British public transit app and mapping service

Citymapper is a British public transit app and mapping service which displays transport options, usually with live timing, between any two locations in a supported city. It integrates data for all urban modes of transport, including walking, cycling and driving, in addition to public transport. It is free of charge to users, and is supported by a mobile app on devices such as mobile phones, and by an Internet website.

The underlying data is pulled from a variety of sources, including open data (usually GTFS-files provided by transport authorities) and local transit authorities. Some data is user-generated or collected by local employed personnel.

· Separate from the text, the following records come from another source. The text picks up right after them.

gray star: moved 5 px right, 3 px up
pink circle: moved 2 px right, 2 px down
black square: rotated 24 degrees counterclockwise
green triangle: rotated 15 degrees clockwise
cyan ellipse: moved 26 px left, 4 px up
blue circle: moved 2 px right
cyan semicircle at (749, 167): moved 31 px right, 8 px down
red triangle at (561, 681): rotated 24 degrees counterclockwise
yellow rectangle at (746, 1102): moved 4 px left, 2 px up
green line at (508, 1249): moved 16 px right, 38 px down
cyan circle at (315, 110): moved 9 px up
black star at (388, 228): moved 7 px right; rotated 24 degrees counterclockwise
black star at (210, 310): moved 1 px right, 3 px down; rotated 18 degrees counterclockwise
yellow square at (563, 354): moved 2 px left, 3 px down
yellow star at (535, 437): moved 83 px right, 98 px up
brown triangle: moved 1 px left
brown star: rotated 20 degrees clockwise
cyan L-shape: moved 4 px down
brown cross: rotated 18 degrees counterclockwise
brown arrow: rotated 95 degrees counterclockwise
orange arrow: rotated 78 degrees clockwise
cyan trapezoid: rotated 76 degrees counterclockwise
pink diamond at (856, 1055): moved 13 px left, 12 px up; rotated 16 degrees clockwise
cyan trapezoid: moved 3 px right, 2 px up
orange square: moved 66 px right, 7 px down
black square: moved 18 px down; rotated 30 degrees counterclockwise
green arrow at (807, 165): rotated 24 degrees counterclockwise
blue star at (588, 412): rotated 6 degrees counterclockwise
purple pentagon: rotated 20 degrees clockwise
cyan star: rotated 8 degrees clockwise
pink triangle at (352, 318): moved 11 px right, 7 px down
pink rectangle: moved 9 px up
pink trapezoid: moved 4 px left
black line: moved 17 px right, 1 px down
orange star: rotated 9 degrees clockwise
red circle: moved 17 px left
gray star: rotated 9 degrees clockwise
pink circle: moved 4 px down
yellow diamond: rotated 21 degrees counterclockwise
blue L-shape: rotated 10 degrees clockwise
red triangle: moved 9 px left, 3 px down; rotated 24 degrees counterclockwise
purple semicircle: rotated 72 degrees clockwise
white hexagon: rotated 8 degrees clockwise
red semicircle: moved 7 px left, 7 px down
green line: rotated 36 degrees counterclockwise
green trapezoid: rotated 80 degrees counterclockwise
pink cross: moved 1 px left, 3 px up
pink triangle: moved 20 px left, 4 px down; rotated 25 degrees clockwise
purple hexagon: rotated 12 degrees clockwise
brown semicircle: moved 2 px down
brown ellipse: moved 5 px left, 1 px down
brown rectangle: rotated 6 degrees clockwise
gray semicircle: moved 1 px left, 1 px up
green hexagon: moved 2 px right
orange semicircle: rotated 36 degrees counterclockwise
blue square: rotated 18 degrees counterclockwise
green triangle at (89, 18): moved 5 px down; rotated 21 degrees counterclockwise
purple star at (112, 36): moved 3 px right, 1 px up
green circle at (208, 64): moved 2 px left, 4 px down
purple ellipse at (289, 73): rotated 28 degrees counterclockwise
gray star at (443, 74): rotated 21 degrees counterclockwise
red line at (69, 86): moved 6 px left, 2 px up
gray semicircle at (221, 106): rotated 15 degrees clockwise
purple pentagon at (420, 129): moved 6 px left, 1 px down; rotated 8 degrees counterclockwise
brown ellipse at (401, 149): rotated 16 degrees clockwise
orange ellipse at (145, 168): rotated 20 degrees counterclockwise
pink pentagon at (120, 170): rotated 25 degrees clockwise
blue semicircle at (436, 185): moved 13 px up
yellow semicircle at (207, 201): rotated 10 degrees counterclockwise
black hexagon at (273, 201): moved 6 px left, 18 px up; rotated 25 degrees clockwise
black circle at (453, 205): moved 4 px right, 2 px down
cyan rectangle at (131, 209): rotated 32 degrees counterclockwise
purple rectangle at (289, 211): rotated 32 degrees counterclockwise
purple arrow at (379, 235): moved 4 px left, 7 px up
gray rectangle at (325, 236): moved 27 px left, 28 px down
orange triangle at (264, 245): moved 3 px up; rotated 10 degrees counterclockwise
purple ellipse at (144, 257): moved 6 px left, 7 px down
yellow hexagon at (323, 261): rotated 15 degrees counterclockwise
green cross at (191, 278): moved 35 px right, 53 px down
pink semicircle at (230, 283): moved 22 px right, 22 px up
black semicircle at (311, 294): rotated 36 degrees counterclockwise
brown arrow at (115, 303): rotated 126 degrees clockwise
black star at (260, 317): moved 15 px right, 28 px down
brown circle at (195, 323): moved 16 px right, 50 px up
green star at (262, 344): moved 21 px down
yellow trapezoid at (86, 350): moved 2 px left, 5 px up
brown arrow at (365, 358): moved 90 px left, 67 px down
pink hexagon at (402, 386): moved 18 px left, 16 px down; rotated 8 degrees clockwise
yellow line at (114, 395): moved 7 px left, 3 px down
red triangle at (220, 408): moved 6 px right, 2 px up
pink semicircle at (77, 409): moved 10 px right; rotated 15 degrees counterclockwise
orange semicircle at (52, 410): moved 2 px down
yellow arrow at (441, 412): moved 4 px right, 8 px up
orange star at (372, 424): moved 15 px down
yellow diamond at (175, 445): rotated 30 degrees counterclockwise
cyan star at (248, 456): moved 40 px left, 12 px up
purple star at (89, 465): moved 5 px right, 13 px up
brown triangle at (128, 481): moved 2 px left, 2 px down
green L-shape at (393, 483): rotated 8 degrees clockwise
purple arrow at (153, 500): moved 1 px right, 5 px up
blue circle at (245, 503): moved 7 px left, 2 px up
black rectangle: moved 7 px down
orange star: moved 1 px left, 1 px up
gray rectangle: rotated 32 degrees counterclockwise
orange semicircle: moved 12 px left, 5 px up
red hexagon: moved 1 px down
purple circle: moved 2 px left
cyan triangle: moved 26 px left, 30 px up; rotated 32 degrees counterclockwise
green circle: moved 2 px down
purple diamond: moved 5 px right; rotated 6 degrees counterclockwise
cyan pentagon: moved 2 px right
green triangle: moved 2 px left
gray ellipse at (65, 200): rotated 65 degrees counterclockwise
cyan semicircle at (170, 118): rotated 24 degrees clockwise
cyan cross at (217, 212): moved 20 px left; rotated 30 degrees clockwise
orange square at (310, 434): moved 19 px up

Citymapper started in 2011 in London. Its second city was New York. In August 2020 travel in 58 cities and metropolitan areas was covered. Citymapper was founded by Azmat Yusuf, a former Google employee, who also serves as Citymapper's CEO.

In December 2019 the app added a feature which allows users to choose between a "fast" route or "main roads" which avoid dimly-lit areas.

As of 2023, the company provides its services to more than 50 million users across 100 cities.

==Other services==
In September 2017, Citymapper launched a night bus service in the East End of London.
The service in various iterations was called Smartbus, SmartRide, and Ride.
The service used eight-passenger vans, as London's transit authority, Transport for London, did not allow Citymapper to operate full-size buses.
Citymapper discontinued this service in July 2019.

In February 2019, Citymapper launched Pass, a weekly subscription that gave users access to some forms of public transit in London, at lower cost than other weekly passes.

==Corporate finances==
In 2019, Citymapper earned £5.8 million in revenue but had net losses in excess of £9 million.

As of May 2021, Citymapper has raised £45 million in venture capital funding. In May 2021, the company launched a crowdfunding campaign targeted at retail investors. The company plans to use the funds to expand services into additional cities.

In March 2023, Citymapper was acquired by Via Transportation for undisclosed terms.